#### Recorded information ####

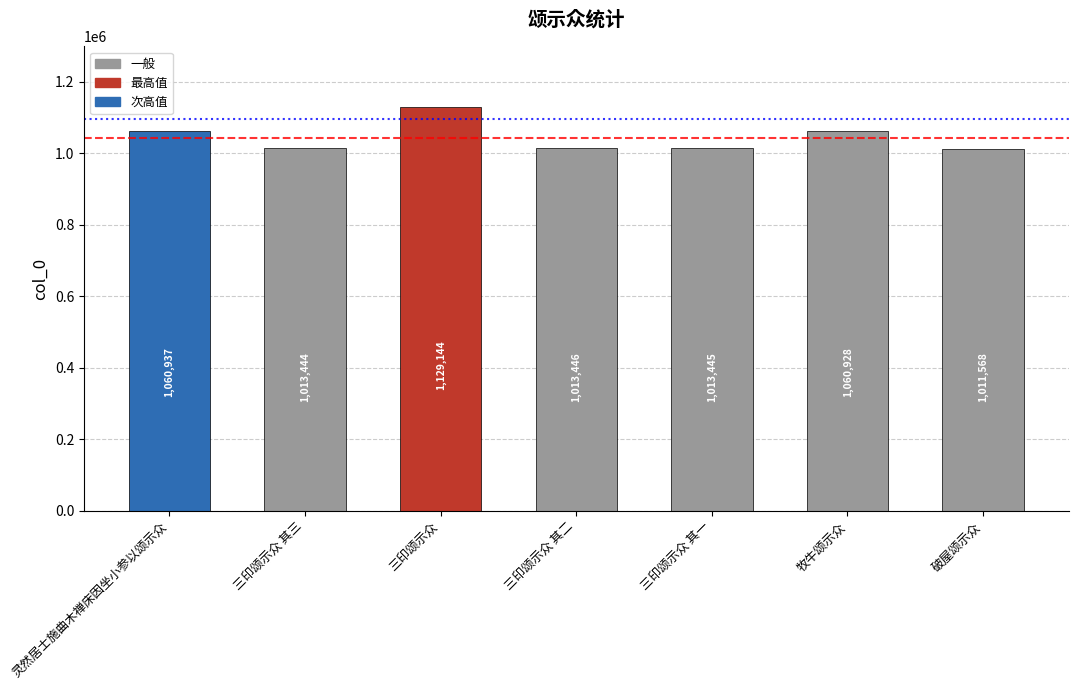

What is the label of the 5th bar from the right?

三印颂示众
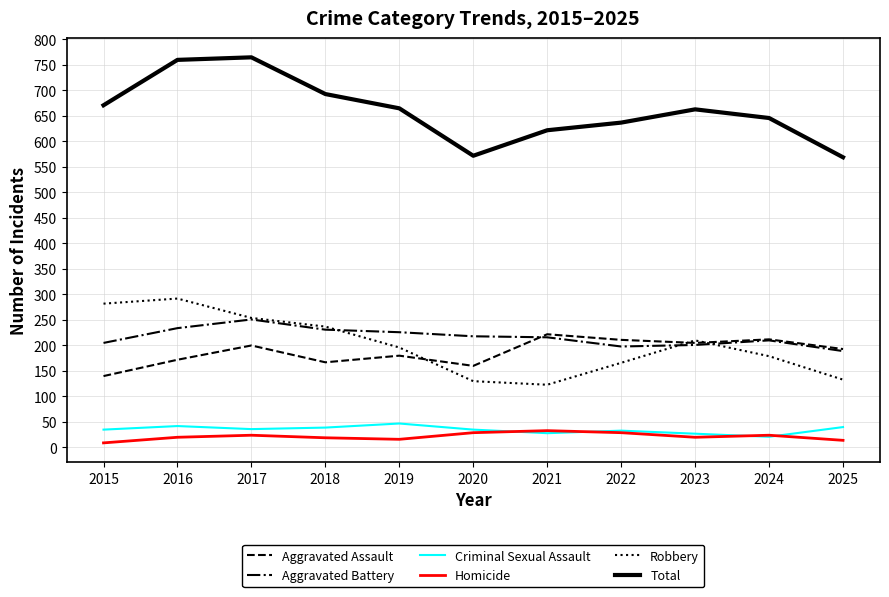

Does the chart have visible grid lines?

Yes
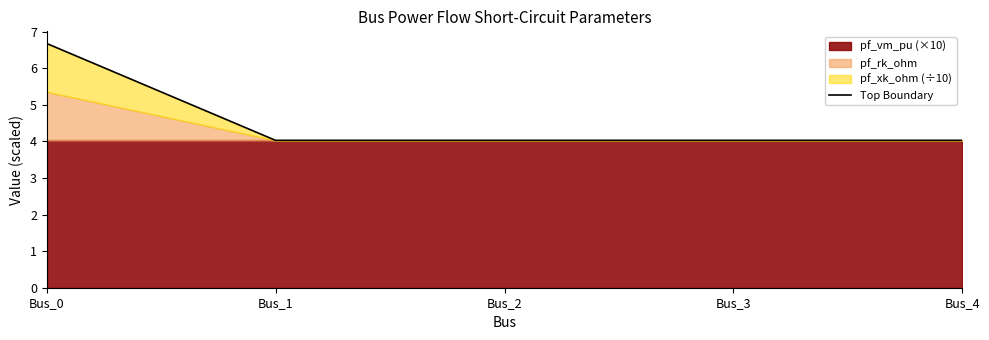

What is the minimum value shown in the chart?

4.0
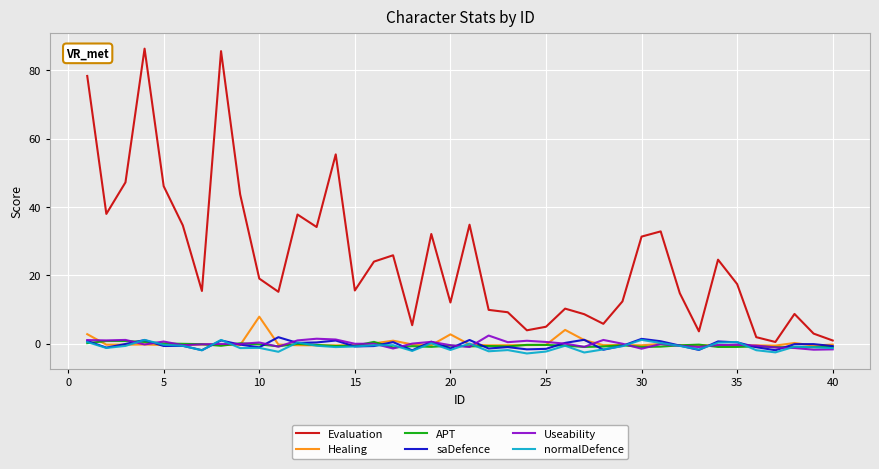

What is the minimum value for Useability?

-1.7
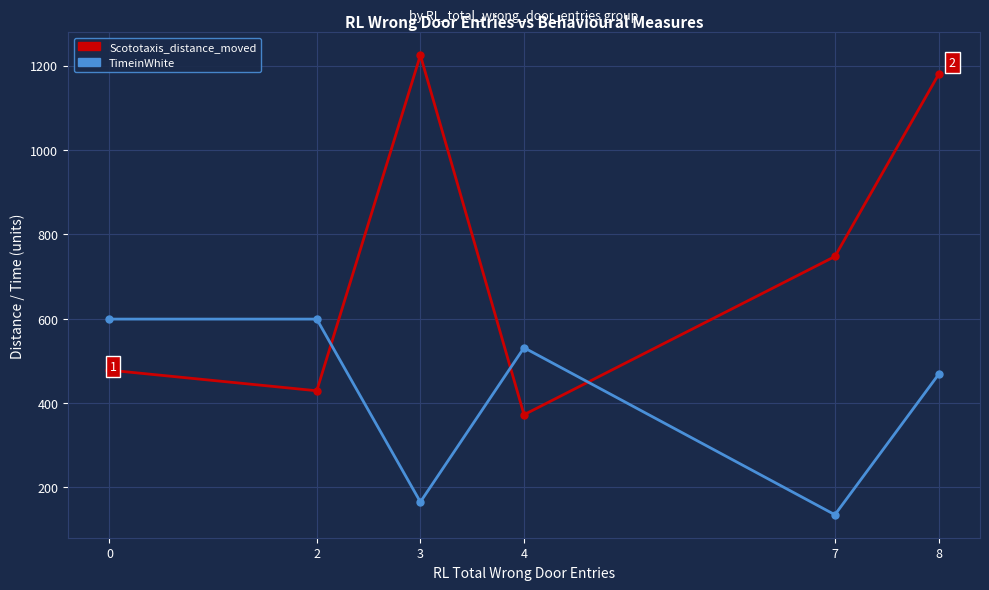

The TimeinWhite series shows 599.0 at 0. True or false?

True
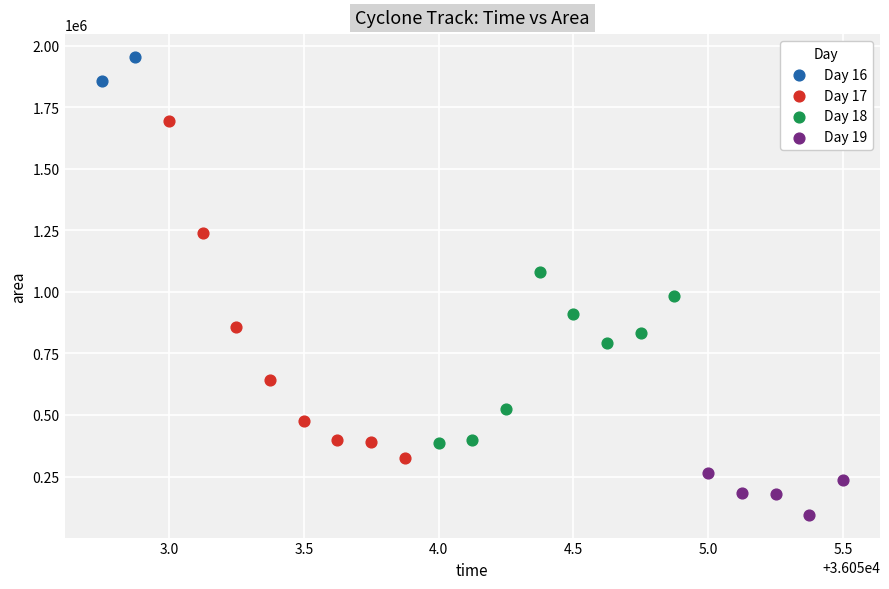

Which series reaches the maximum Y coordinate?

Day 16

####

Directive:
Can you write out every entry above word for word, leaving the pictures out?

Answer:
What is the label of the 5th bar from the right?

三印颂示众

Does the chart have visible grid lines?

Yes

What is the minimum value shown in the chart?

4.0

What is the minimum value for Useability?

-1.7

The TimeinWhite series shows 599.0 at 0. True or false?

True

Which series reaches the maximum Y coordinate?

Day 16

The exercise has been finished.